CONCLUSIONS: Adjuvant pembrolizumab demonstrated a manageable safety profile that was comparable to prior reports in advanced disease.
摘要:
背景:在4项3期临床试验的汇总分析中评估了辅助派姆单抗的安全性。
方法:患者已完全切除IIIA期,IIIB,或美国癌症联合委员会的IIIC黑色素瘤,第7版,标准(AJCC-7;KEYNOTE-054);符合AJCC-8(KEYNOTE-716)的IIB期或IIC黑色素瘤;IB期,II,根据AJCC-7(PEARLS/KEYNOTE-091)或IIIA非小细胞肺癌;或肾切除术/转移切除术后透明细胞肾细胞癌复发风险增加(KEYNOTE-564)。患者每3周接受一次200mg的pembrolizumab(儿科患者为2mg/kg至200mg)或安慰剂,持续约1年。总结了接受≥1剂量治疗的患者的不良事件(AE)。

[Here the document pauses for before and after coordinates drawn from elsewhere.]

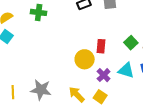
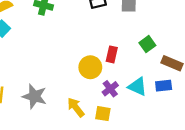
green square: (131, 43) -> (147, 44), moved
yellow square: (100, 97) -> (103, 114), turned -32

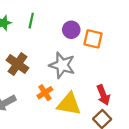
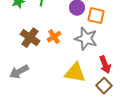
gray star: (62, 65) -> (86, 39), moved
orange cross: (45, 93) -> (54, 37), moved

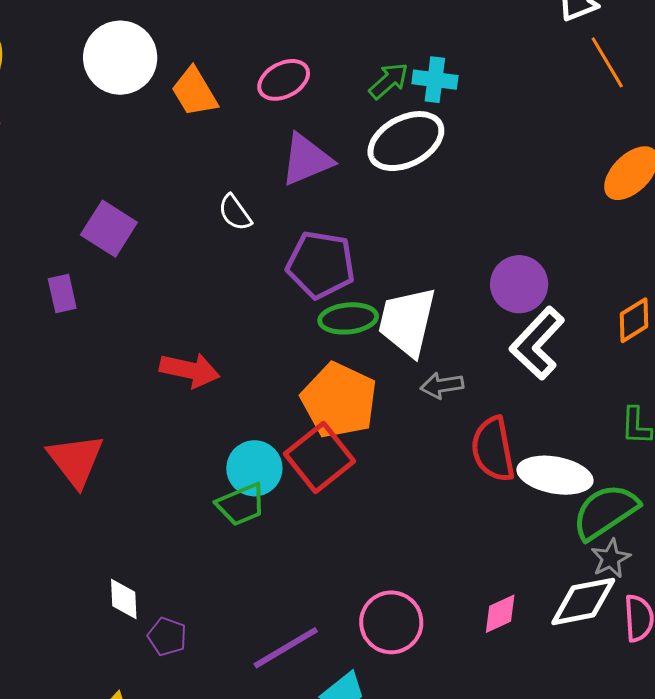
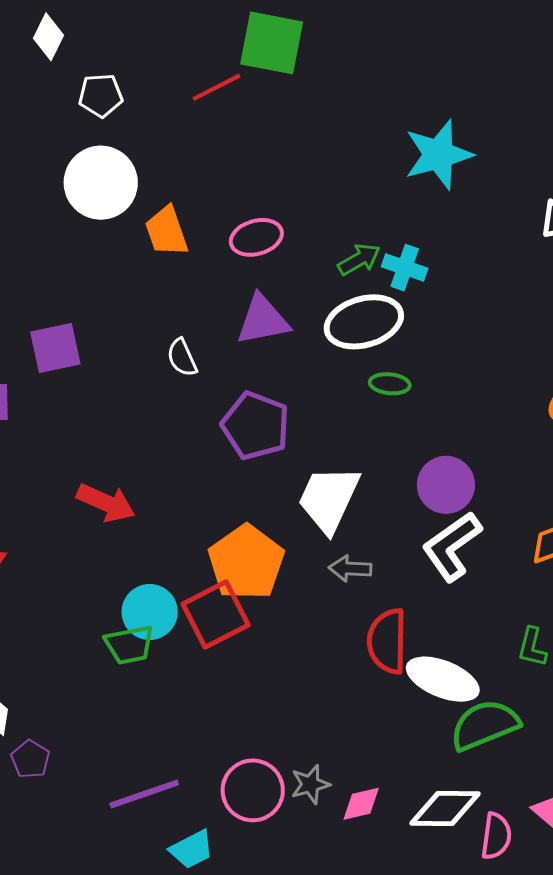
purple square: (109, 229) -> (55, 348), turned 34
green ellipse: (348, 318) -> (390, 384), moved, size x0.7
gray star: (611, 558) -> (310, 784), moved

结果:数据来自4125名接受派姆单抗(n=2060)或安慰剂(n=2065)治疗的患者。pembrolizumab治疗的中位(范围)持续时间为11.1个月(0.0-18.9),安慰剂治疗为11.2个月(0.0-18.1)。治疗相关的AE发生在pembrolizumab组的78.6%(1620/2060)患者(3-5级,16.3%[336/2060])和安慰剂组的58.7%(1212/2065)患者(3-5级,3.5%[72/2065])中。免疫介导的AE(例如肾上腺功能不全,垂体炎,和甲状腺炎)发生在36.2%(746/2060)的pembrolizumab组(3-5级,8.6%[177/2060])和8.4%(174/2065)的安慰剂组(3-5级,1.1%[23/2065]).在免疫介导的AE或输注反应≥1的患者中,在pembrolizumab和安慰剂组中,有35.2%(268/761)和20.2%(39/193)的患者需要全身性皮质类固醇,分别。
结论:辅助派姆单抗显示了可控制的安全性,与晚期疾病的先前报告相当。
方法:患者已完全切除IIIA期,IIIB,或美国癌症联合委员会的IIIC黑色素瘤,第7版,标准(AJCC-7;KEYNOTE-054);符合AJCC-8(KEYNOTE-716)的IIB期或IIC黑色素瘤;IB期,II,根据AJCC-7(PEARLS/KEYNOTE-091)或IIIA非小细胞肺癌;或肾切除术/转移切除术后透明细胞肾细胞癌复发风险增加(KEYNOTE-564)。患者每3周接受一次200mg的pembrolizumab(儿科患者为2mg/kg至200mg)或安慰剂,持续约1年。总结了接受≥1剂量治疗的患者的不良事件(AE)。

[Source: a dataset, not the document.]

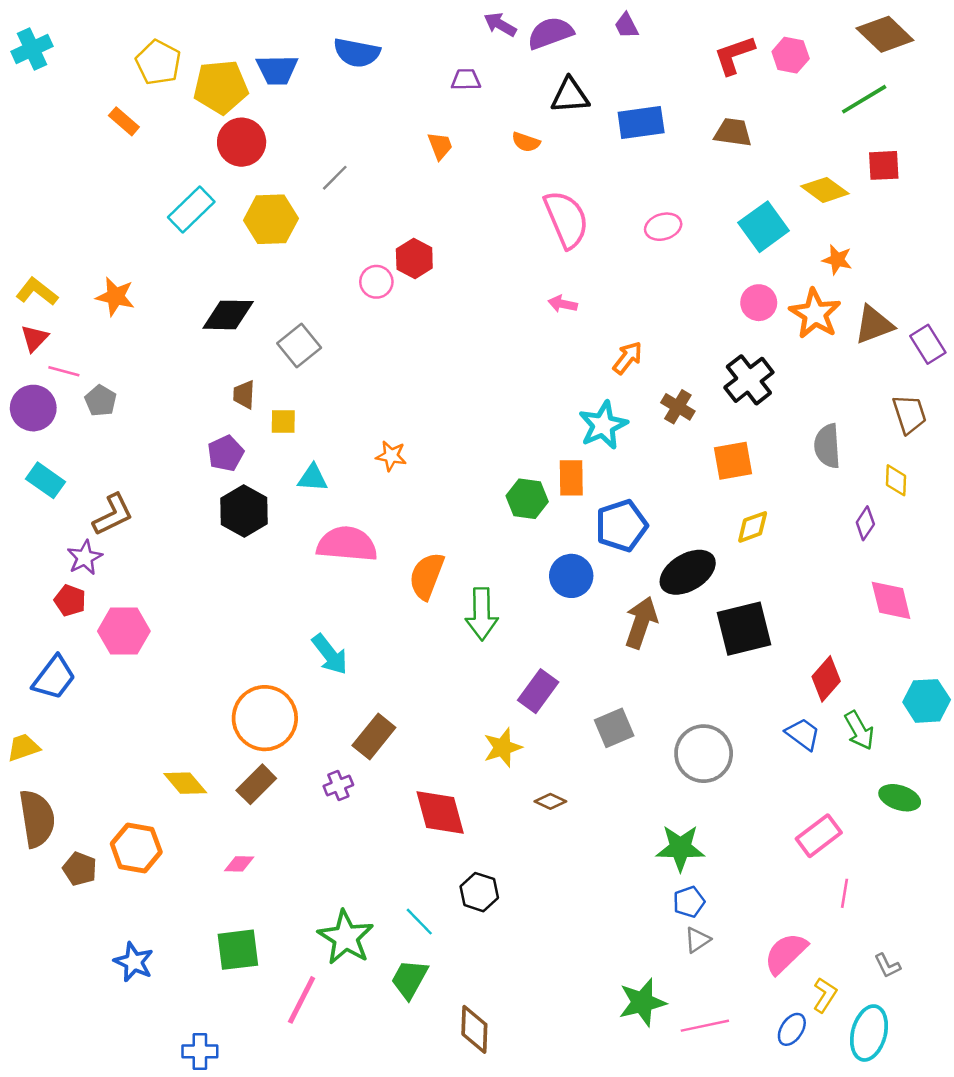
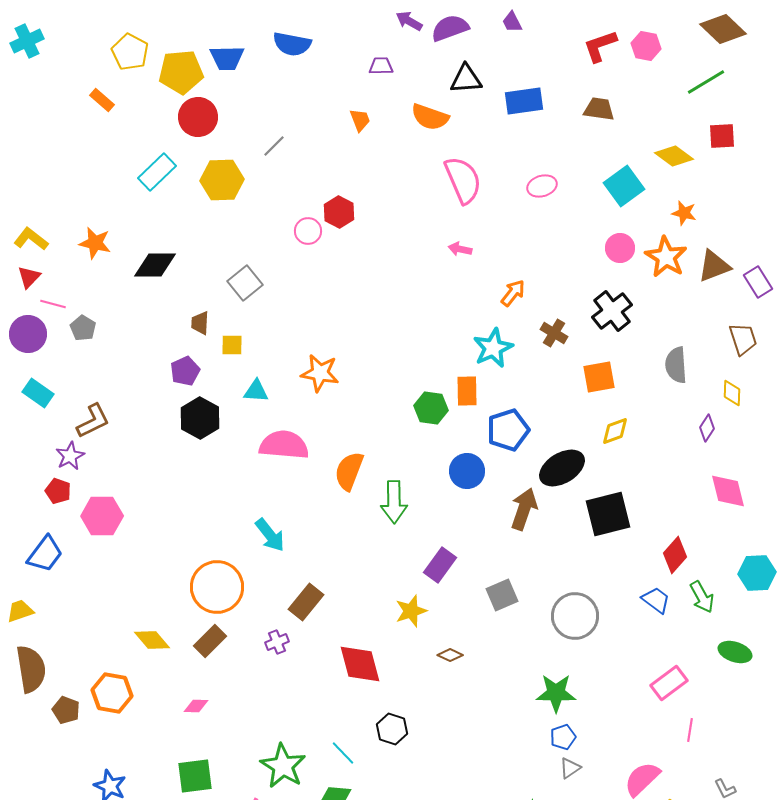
orange semicircle: (526, 142) -> (430, 117), size x1.6
black diamond: (228, 315) -> (155, 265), moved
orange star: (391, 456) -> (320, 373), size x1.5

结果:数据来自4125名接受派姆单抗(n=2060)或安慰剂(n=2065)治疗的患者。pembrolizumab治疗的中位(范围)持续时间为11.1个月(0.0-18.9),安慰剂治疗为11.2个月(0.0-18.1)。治疗相关的AE发生在pembrolizumab组的78.6%(1620/2060)患者(3-5级,16.3%[336/2060])和安慰剂组的58.7%(1212/2065)患者(3-5级,3.5%[72/2065])中。免疫介导的AE(例如肾上腺功能不全,垂体炎,和甲状腺炎)发生在36.2%(746/2060)的pembrolizumab组(3-5级,8.6%[177/2060])和8.4%(174/2065)的安慰剂组(3-5级,1.1%[23/2065]).在免疫介导的AE或输注反应≥1的患者中,在pembrolizumab和安慰剂组中,有35.2%(268/761)和20.2%(39/193)的患者需要全身性皮质类固醇,分别。
结论:辅助派姆单抗显示了可控制的安全性,与晚期疾病的先前报告相当。